• **WHAT IS NEEDED**
Give back every line of the data, word for word.

• • •

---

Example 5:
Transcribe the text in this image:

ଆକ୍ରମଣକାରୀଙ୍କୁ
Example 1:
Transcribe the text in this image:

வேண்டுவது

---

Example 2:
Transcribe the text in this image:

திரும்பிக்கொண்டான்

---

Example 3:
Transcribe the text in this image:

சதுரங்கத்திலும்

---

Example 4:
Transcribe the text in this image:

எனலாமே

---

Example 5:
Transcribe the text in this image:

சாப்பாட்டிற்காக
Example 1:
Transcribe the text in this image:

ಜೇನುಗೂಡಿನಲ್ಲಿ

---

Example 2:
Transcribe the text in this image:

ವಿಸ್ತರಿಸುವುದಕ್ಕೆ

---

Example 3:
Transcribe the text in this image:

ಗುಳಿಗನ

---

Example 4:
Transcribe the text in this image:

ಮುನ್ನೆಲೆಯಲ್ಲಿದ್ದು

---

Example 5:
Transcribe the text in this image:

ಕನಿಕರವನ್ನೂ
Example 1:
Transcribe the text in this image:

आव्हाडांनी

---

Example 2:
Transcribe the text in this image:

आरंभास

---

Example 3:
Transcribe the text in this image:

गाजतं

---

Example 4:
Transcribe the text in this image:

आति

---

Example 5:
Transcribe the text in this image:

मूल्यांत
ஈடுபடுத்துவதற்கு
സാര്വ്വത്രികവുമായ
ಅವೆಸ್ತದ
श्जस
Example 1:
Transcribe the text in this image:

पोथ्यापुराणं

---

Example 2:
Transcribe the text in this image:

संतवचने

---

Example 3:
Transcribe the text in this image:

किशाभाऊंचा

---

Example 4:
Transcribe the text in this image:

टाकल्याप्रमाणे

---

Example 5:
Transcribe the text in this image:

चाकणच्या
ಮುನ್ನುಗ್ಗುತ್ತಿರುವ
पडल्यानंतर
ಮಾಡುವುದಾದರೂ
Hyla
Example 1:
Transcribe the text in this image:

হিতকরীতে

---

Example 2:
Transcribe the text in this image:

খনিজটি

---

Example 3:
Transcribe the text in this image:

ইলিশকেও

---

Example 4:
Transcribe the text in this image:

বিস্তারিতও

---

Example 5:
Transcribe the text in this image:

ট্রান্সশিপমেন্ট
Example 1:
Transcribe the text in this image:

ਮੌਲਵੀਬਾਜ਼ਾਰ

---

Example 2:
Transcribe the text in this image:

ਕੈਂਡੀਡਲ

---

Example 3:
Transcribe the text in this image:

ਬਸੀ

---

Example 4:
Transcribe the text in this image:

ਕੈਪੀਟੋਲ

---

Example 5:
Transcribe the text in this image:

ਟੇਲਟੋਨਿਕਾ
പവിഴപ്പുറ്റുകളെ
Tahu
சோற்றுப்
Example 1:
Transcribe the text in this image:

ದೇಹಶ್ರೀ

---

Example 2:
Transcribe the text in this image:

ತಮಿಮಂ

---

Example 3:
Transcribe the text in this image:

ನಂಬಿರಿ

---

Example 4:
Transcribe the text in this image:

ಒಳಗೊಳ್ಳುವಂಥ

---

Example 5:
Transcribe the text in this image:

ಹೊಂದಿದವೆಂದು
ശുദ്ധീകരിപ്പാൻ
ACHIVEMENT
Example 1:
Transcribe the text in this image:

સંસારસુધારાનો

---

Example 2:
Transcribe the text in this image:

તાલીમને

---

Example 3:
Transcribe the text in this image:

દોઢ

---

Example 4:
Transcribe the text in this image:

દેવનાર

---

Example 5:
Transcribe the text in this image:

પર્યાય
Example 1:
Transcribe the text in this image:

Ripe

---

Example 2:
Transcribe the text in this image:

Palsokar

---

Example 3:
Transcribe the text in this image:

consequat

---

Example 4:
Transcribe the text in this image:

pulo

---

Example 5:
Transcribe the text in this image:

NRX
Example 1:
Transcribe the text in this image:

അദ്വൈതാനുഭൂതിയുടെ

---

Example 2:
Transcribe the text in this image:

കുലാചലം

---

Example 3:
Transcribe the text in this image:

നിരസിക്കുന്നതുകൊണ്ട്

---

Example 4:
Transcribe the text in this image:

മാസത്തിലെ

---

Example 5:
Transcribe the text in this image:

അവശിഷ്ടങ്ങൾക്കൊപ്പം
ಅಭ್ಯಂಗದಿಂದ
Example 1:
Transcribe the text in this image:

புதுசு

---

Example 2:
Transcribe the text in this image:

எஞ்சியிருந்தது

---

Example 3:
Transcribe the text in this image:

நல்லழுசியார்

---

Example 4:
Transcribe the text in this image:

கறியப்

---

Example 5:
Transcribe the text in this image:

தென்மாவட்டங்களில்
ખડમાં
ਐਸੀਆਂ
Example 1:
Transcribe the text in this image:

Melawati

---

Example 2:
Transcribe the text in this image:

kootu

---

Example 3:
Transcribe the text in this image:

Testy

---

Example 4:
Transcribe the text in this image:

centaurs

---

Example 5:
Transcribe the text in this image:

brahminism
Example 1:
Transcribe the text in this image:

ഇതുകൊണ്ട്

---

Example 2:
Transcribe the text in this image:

• • •

• **FINAL ANSWER**
---

Example 5:
Transcribe the text in this image:

ଆକ୍ରମଣକାରୀଙ୍କୁ
Example 1:
Transcribe the text in this image:

வேண்டுவது

---

Example 2:
Transcribe the text in this image:

திரும்பிக்கொண்டான்

---

Example 3:
Transcribe the text in this image:

சதுரங்கத்திலும்

---

Example 4:
Transcribe the text in this image:

எனலாமே

---

Example 5:
Transcribe the text in this image:

சாப்பாட்டிற்காக
Example 1:
Transcribe the text in this image:

ಜೇನುಗೂಡಿನಲ್ಲಿ

---

Example 2:
Transcribe the text in this image:

ವಿಸ್ತರಿಸುವುದಕ್ಕೆ

---

Example 3:
Transcribe the text in this image:

ಗುಳಿಗನ

---

Example 4:
Transcribe the text in this image:

ಮುನ್ನೆಲೆಯಲ್ಲಿದ್ದು

---

Example 5:
Transcribe the text in this image:

ಕನಿಕರವನ್ನೂ
Example 1:
Transcribe the text in this image:

आव्हाडांनी

---

Example 2:
Transcribe the text in this image:

आरंभास

---

Example 3:
Transcribe the text in this image:

गाजतं

---

Example 4:
Transcribe the text in this image:

आति

---

Example 5:
Transcribe the text in this image:

मूल्यांत
ஈடுபடுத்துவதற்கு
സാര്വ്വത്രികവുമായ
ಅವೆಸ್ತದ
श्जस
Example 1:
Transcribe the text in this image:

पोथ्यापुराणं

---

Example 2:
Transcribe the text in this image:

संतवचने

---

Example 3:
Transcribe the text in this image:

किशाभाऊंचा

---

Example 4:
Transcribe the text in this image:

टाकल्याप्रमाणे

---

Example 5:
Transcribe the text in this image:

चाकणच्या
ಮುನ್ನುಗ್ಗುತ್ತಿರುವ
पडल्यानंतर
ಮಾಡುವುದಾದರೂ
Hyla
Example 1:
Transcribe the text in this image:

হিতকরীতে

---

Example 2:
Transcribe the text in this image:

খনিজটি

---

Example 3:
Transcribe the text in this image:

ইলিশকেও

---

Example 4:
Transcribe the text in this image:

বিস্তারিতও

---

Example 5:
Transcribe the text in this image:

ট্রান্সশিপমেন্ট
Example 1:
Transcribe the text in this image:

ਮੌਲਵੀਬਾਜ਼ਾਰ

---

Example 2:
Transcribe the text in this image:

ਕੈਂਡੀਡਲ

---

Example 3:
Transcribe the text in this image:

ਬਸੀ

---

Example 4:
Transcribe the text in this image:

ਕੈਪੀਟੋਲ

---

Example 5:
Transcribe the text in this image:

ਟੇਲਟੋਨਿਕਾ
പവിഴപ്പുറ്റുകളെ
Tahu
சோற்றுப்
Example 1:
Transcribe the text in this image:

ದೇಹಶ್ರೀ

---

Example 2:
Transcribe the text in this image:

ತಮಿಮಂ

---

Example 3:
Transcribe the text in this image:

ನಂಬಿರಿ

---

Example 4:
Transcribe the text in this image:

ಒಳಗೊಳ್ಳುವಂಥ

---

Example 5:
Transcribe the text in this image:

ಹೊಂದಿದವೆಂದು
ശുദ്ധീകരിപ്പാൻ
ACHIVEMENT
Example 1:
Transcribe the text in this image:

સંસારસુધારાનો

---

Example 2:
Transcribe the text in this image:

તાલીમને

---

Example 3:
Transcribe the text in this image:

દોઢ

---

Example 4:
Transcribe the text in this image:

દેવનાર

---

Example 5:
Transcribe the text in this image:

પર્યાય
Example 1:
Transcribe the text in this image:

Ripe

---

Example 2:
Transcribe the text in this image:

Palsokar

---

Example 3:
Transcribe the text in this image:

consequat

---

Example 4:
Transcribe the text in this image:

pulo

---

Example 5:
Transcribe the text in this image:

NRX
Example 1:
Transcribe the text in this image:

അദ്വൈതാനുഭൂതിയുടെ

---

Example 2:
Transcribe the text in this image:

കുലാചലം

---

Example 3:
Transcribe the text in this image:

നിരസിക്കുന്നതുകൊണ്ട്

---

Example 4:
Transcribe the text in this image:

മാസത്തിലെ

---

Example 5:
Transcribe the text in this image:

അവശിഷ്ടങ്ങൾക്കൊപ്പം
ಅಭ್ಯಂಗದಿಂದ
Example 1:
Transcribe the text in this image:

புதுசு

---

Example 2:
Transcribe the text in this image:

எஞ்சியிருந்தது

---

Example 3:
Transcribe the text in this image:

நல்லழுசியார்

---

Example 4:
Transcribe the text in this image:

கறியப்

---

Example 5:
Transcribe the text in this image:

தென்மாவட்டங்களில்
ખડમાં
ਐਸੀਆਂ
Example 1:
Transcribe the text in this image:

Melawati

---

Example 2:
Transcribe the text in this image:

kootu

---

Example 3:
Transcribe the text in this image:

Testy

---

Example 4:
Transcribe the text in this image:

centaurs

---

Example 5:
Transcribe the text in this image:

brahminism
Example 1:
Transcribe the text in this image:

ഇതുകൊണ്ട്

---

Example 2:
Transcribe the text in this image:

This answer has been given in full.